6. You don’t ask enough questions
While you want to share information about who you are and what you do, it’s just as important to let others tell you about them. Don’t be focused on yourself. Ask questions to show interest in the other person and learn more about what they do.
7. You don’t carry business cards
It’s not always easy to remember everyone you meet at a networking event. So give people something to remember you by. Bring business cards so attendees can recall your introduction and have a way to connect with you after the event.
8. You don’t have the right information on your business cards
Once you make a solid first impression in person, you want to reinforce that impression during the digital follow-up. You want your new connection to find a professional appearance for you online when they look you up later.

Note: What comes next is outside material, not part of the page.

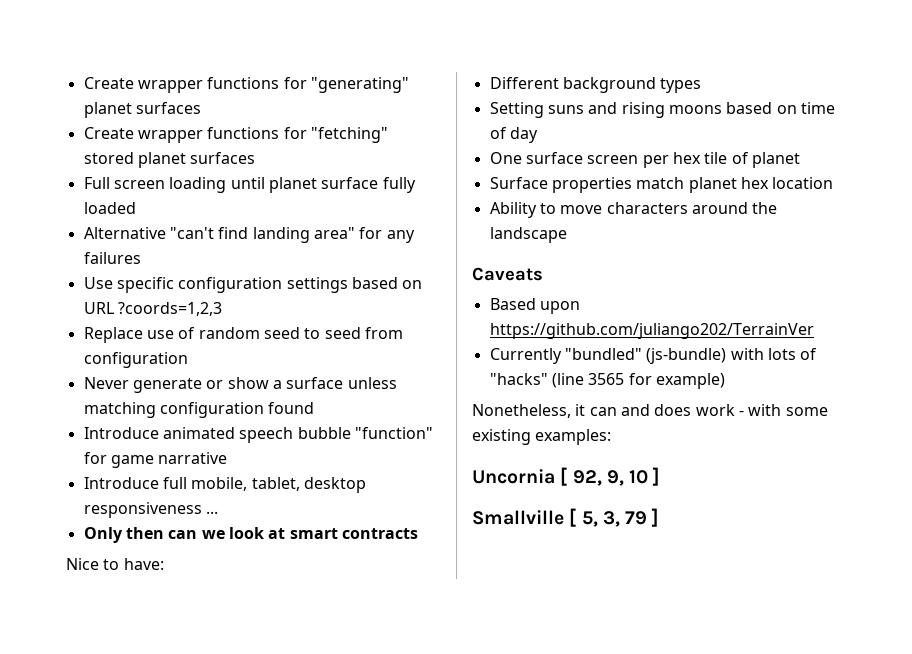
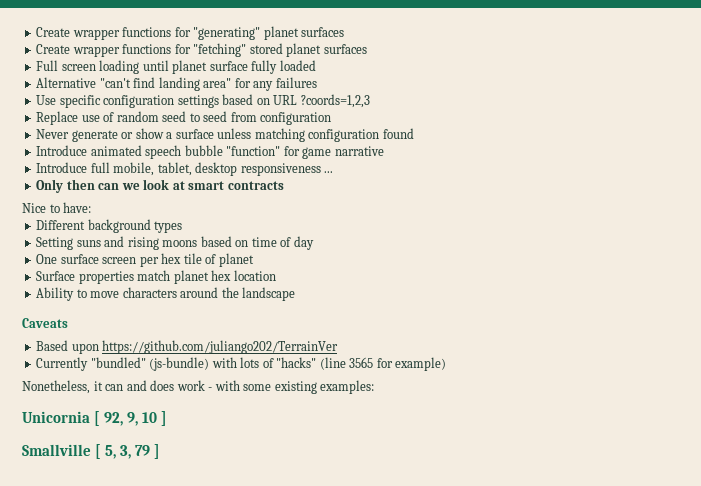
[472,469,555,484] Uncornia -> [22,411,90,423] Unicornia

Guide them to your professional digital presence by including a link to a professional website on your business card. If you aren’t currently working at a company, include a link to a personal domain.
9. You don’t ask for cards
Giving out your cards is only half the battle. It’s also beneficial for you to gather cards from the people you meet. That way, you can remember who you met and follow up with them after.

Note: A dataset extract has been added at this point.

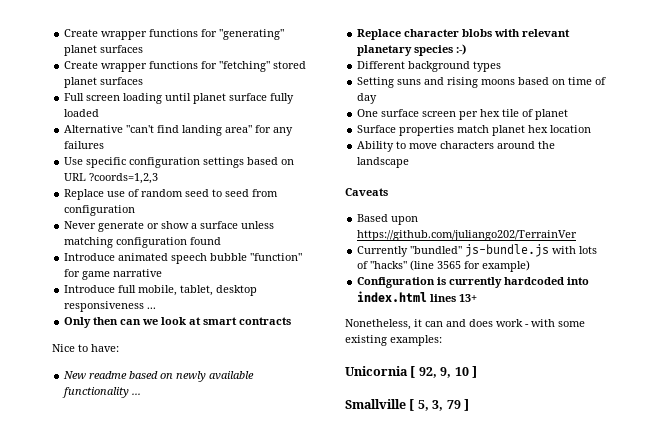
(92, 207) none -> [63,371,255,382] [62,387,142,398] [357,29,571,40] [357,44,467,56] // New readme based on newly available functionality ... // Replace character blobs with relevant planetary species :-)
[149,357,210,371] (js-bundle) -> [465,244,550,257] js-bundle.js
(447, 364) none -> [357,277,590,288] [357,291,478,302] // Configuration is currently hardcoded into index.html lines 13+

10. You don’t make useful notes
Collecting business cards will help you remember who you met at the event, but it might still be hard to remember which card is for which person. Keep your new connections in order by writing notes on cards after each interaction. Notes on what you talked about, how you can help each other, and even what the person looked like will help you remember important details and why you need to follow up.
11. You are too pushy
Exchanging business cards is essential in solidifying the new relationship and opening the door for future communication. But don’t rush right into this step. Don’t walk up to someone, pitch, push your card, and ask for theirs. Instead, talk naturally and casually, and then at the end of the conversation, hand them your card and say, you’d love to grab their card to connect.
12. You look distracted
No one likes to talk to someone who doesn't seem interested. So when you are engaging with people, don’t be scanning the room looking for other people to talk to. Listen closely and attentively to what others are saying.
People at networking events “are hungry for real conversations and real relationships,” according to the Harvard Business Review. So don’t be distracted and half-listening. Instead, be “authentic, genuine and sincere” to form meaningful connections.

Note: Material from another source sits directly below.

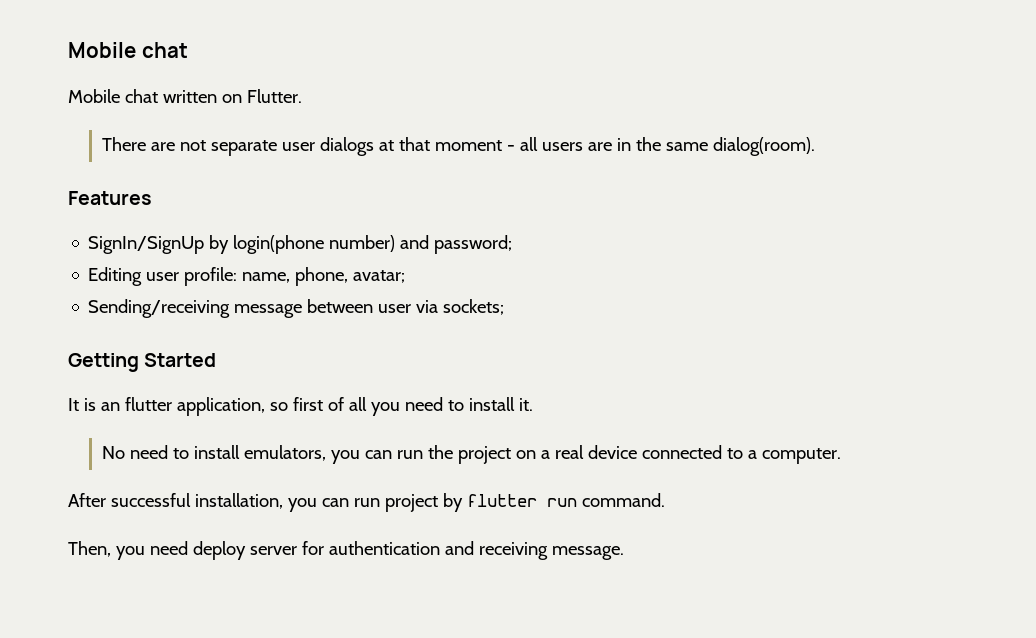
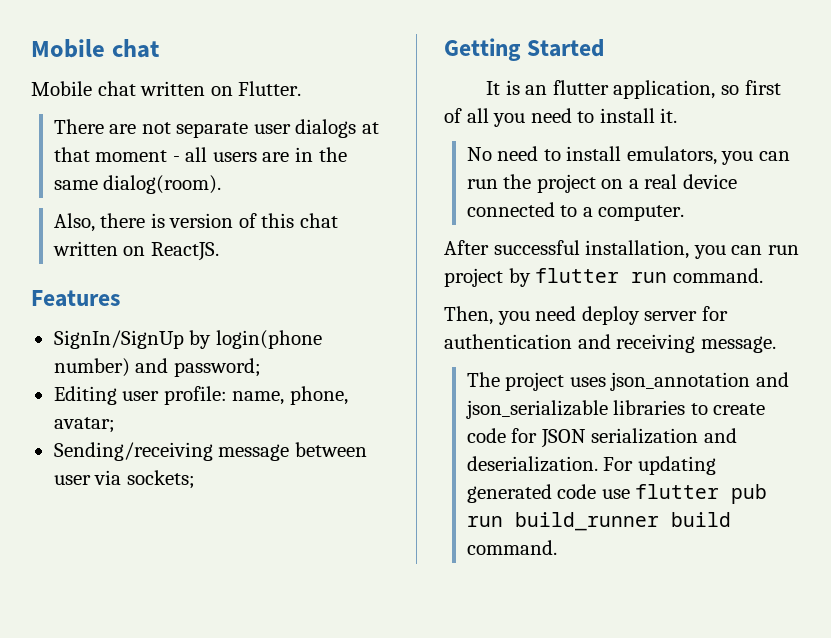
(815, 146) none -> [53,213,338,232] [52,241,219,261] // Also, there is version of this chat written on ReactJS.
(624, 553) none -> [466,372,789,391] [465,400,766,419] [466,428,737,448] [466,456,716,475] [466,484,768,504] [466,512,731,531] [466,540,557,555] // The project uses json_annotation and json_serializable libraries to create code for JSON serialization and deserialization. For updating generated code use flutter pub run build_runner build command.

13. You focus on quantity, not quality
You also don’t want to rush conversations so you can fit in as many as possible.
Networking isn’t about the introduction; it’s about what comes after.
So focus on building quality introductions, not on the number of introductions. Spending the evening truly connecting with one person that will turn into a valuable connection is better than meeting 10 people who will never evolve into anything other than a contact in your address book.
14. You don’t follow up
When you start a new relationship, you need to use momentum to grow it. If you meet someone at a networking event, don’t wait until you need them to reach out. Solidify the relationship early on by:
- Following up with an email within 72 hours of meeting.
- Requesting the connection on LinkedIn so you can stay connected.
- Scheduling an in-person meet up if the relationship has the potential to benefit both parties.
The professional connections you make through networking events will benefit you and your business. But if you are making these mistakes, you are probably wasting your time going to networking events.
So, use this advice to get back on track and start using networking events as an opportunity to build relationships that will take you and your business to the next level.